Freddy didn't wait to see if the pilot and gunner were able to bail out. The two other Henschels had swerved in close by then and were spraying the Skua with a shower of hissing bullets as Dave slammed the plane through a full roll and then took advantage of the British ship's superior speed and power and zoomed straight up at the vertical. The zoom maneuver completely threw the Henschel pilots off guard, and as the Skua rocketed upward Freddy swung his guns around and raked one of the Henschels from prop to tail. The German craft seemed to stop dead in midair. Then the starboard strut between the right bottom and top wings buckled in the middle as though hit with a sharp axe. A second later the two wings folded together. The plane lurched drunkenly off to that side and then slowly rolled over and down into a spin. That's the last either of the boys saw of it. There was still one Nazi and two Italian planes in the air, and the loss of the three other ships seemed to add to the savage fury of the attack of their pilots and gunners.

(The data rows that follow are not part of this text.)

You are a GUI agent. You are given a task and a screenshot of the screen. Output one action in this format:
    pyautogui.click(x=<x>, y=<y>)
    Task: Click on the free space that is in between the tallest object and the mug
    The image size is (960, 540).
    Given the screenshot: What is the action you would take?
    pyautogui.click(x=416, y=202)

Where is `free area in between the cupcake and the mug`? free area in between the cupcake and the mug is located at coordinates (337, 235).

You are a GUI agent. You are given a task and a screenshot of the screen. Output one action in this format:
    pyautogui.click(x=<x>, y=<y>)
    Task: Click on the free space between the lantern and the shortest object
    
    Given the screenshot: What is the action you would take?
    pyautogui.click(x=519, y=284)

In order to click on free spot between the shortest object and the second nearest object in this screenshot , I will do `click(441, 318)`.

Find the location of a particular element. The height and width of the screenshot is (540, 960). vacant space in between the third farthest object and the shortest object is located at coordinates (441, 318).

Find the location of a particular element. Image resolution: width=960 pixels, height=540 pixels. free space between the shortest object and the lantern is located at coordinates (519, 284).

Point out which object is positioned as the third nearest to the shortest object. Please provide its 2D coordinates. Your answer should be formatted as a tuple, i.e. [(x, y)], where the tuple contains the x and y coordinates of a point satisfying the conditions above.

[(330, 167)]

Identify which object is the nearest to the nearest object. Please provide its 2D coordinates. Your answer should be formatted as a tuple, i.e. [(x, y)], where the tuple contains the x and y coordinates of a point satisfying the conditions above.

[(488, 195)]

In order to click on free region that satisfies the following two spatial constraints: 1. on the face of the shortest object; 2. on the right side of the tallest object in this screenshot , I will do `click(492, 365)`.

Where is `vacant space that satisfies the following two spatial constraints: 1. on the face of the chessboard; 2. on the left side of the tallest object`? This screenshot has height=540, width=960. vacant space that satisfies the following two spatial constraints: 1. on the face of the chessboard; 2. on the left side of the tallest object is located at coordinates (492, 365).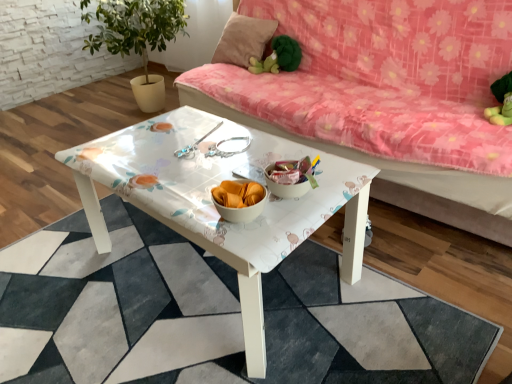
Locate an element on the screen. The width and height of the screenshot is (512, 384). vacant point above white glossy table at center (from a real-world perspective) is located at coordinates (194, 304).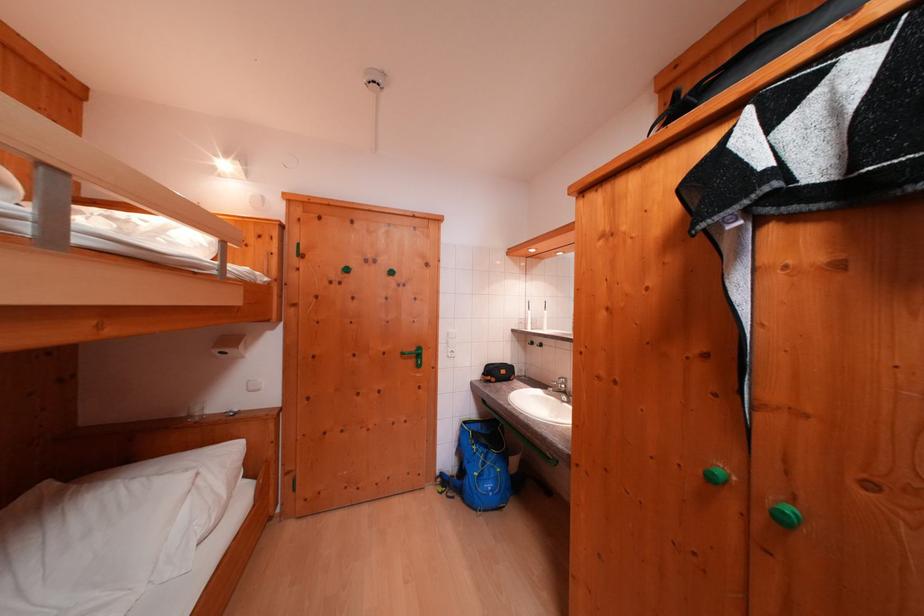
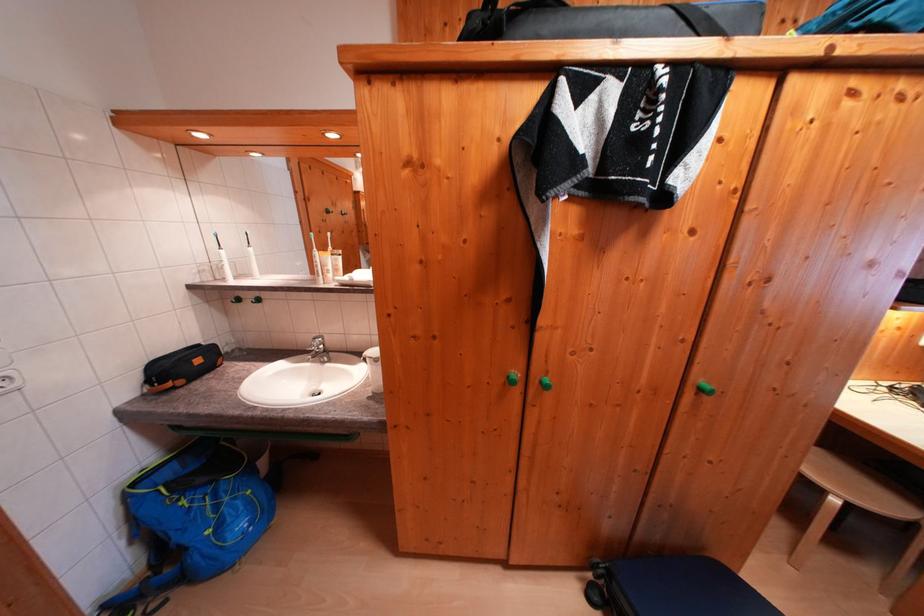
Find the pixel in the second image that matches [473,427] in the first image.

(142, 488)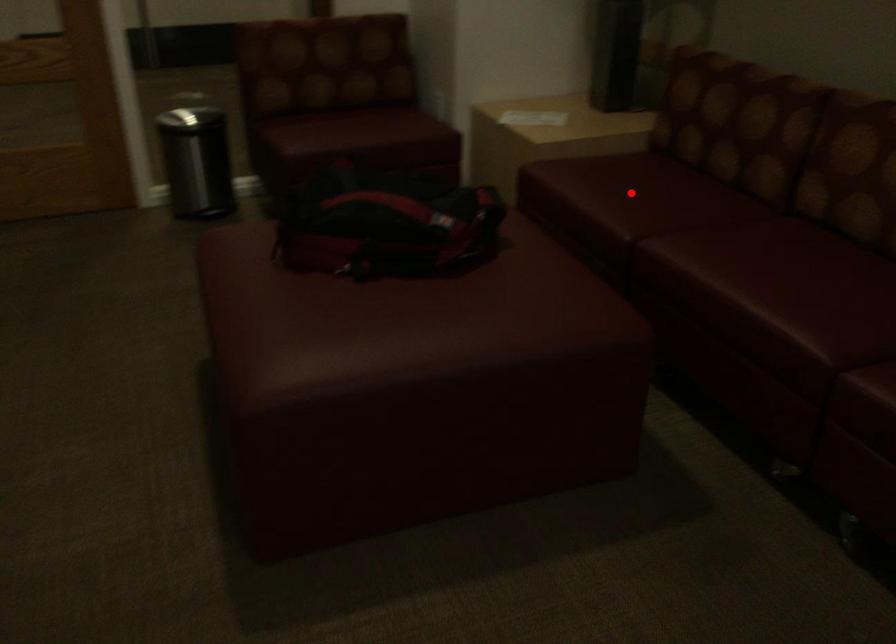
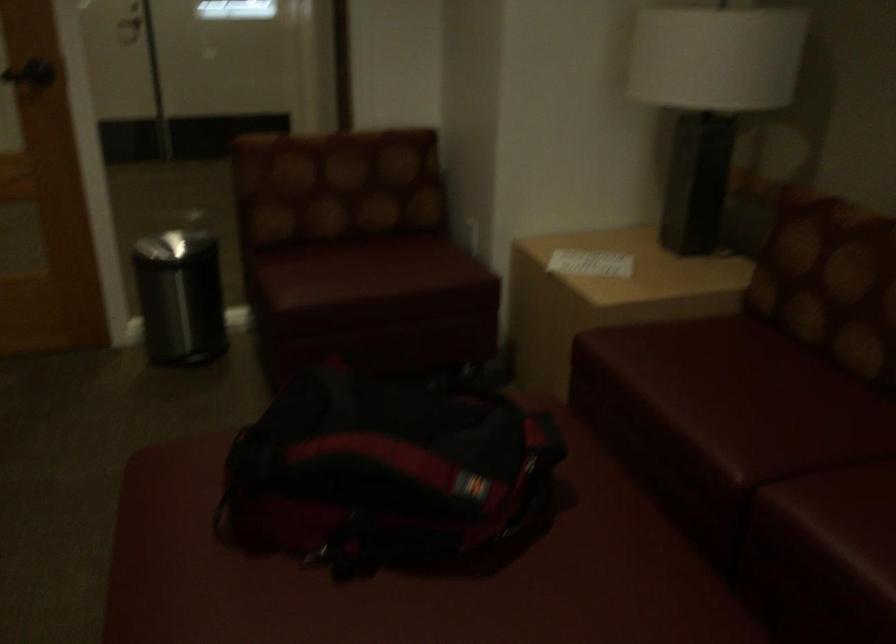
Question: I am providing you with two images of the same scene from different viewpoints. A red point is marked on the first image. Can you still see the location of the red point in image 2?

Choices:
 (A) Yes
 (B) No

Answer: (A)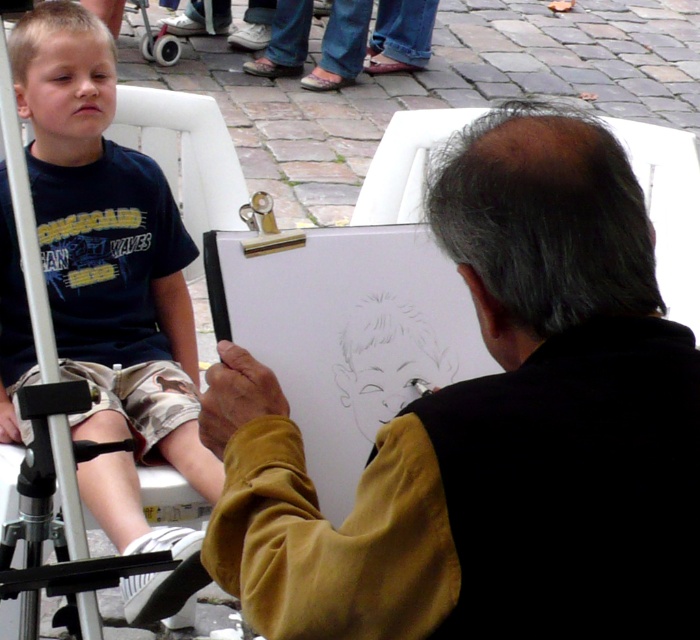
You are an artist who wants to place a smooth black jacket at center on the canvas. According to the scene, where should you place it on the canvas?

The smooth black jacket at center should be placed at point (494, 429) on the canvas.

You are an artist who needs to choose between placing a smooth black jacket at center or matte black shorts at left on a narrow shelf. Which object would you choose to ensure it fits?

The smooth black jacket at center is wider than the matte black shorts at left, so you should choose the matte black shorts at left to ensure it fits on the narrow shelf.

They slashed up toward the zooming Skua with all guns blazing. Dave and Freddy heard the nickel-jacketed bullets rip and chew their way into their plane. Twice the Skua seemed to falter, but each time it kept on going upward. Finally Dave shook his head and kicked the plane over and down out of its zoom and sent it corkscrewing off to the left.

"Can't shake those guys!" he shouted back at Freddy. "They must have hopped up their engines, or something. Anyway, they've got more speed and power than I figured. We've got to fight it out with them, Freddy. There's no chance to shake them off."

"Okay by me!" the English youth shouted back. "Just beginning to enjoy myself, anyway. Tell you what, Dave! Go after that German beggar. If we put him out of business I fancy those Italian lads won't hang around very long."

"Just the idea I had in mind!" Dave said with a nod. "Mussolini's pilots are tough on pigeons and maybe crows, but that's about all. Okay, there's the little Nazi. I'll smack him and force him to turn off. Then you give him the works as we go by. You know, the old team work!"

"Right you are!" Freddy cried, and crouched over his guns. "The old team work it'll be!"

Stepping hard on rudder, Dave sticked the Skua up on wing and hauled it around in a vertical bank to the right. The terrific speed of the turn caused his eyeballs to start to roll up backwards in their sockets, and for a split second or so he almost went blind, or had a "black-out," as the R.A.F. expression terms it. He eased off the speed of the turn, however, and the pinkish haze that was starting to film his eyes faded away until he could see clearly again.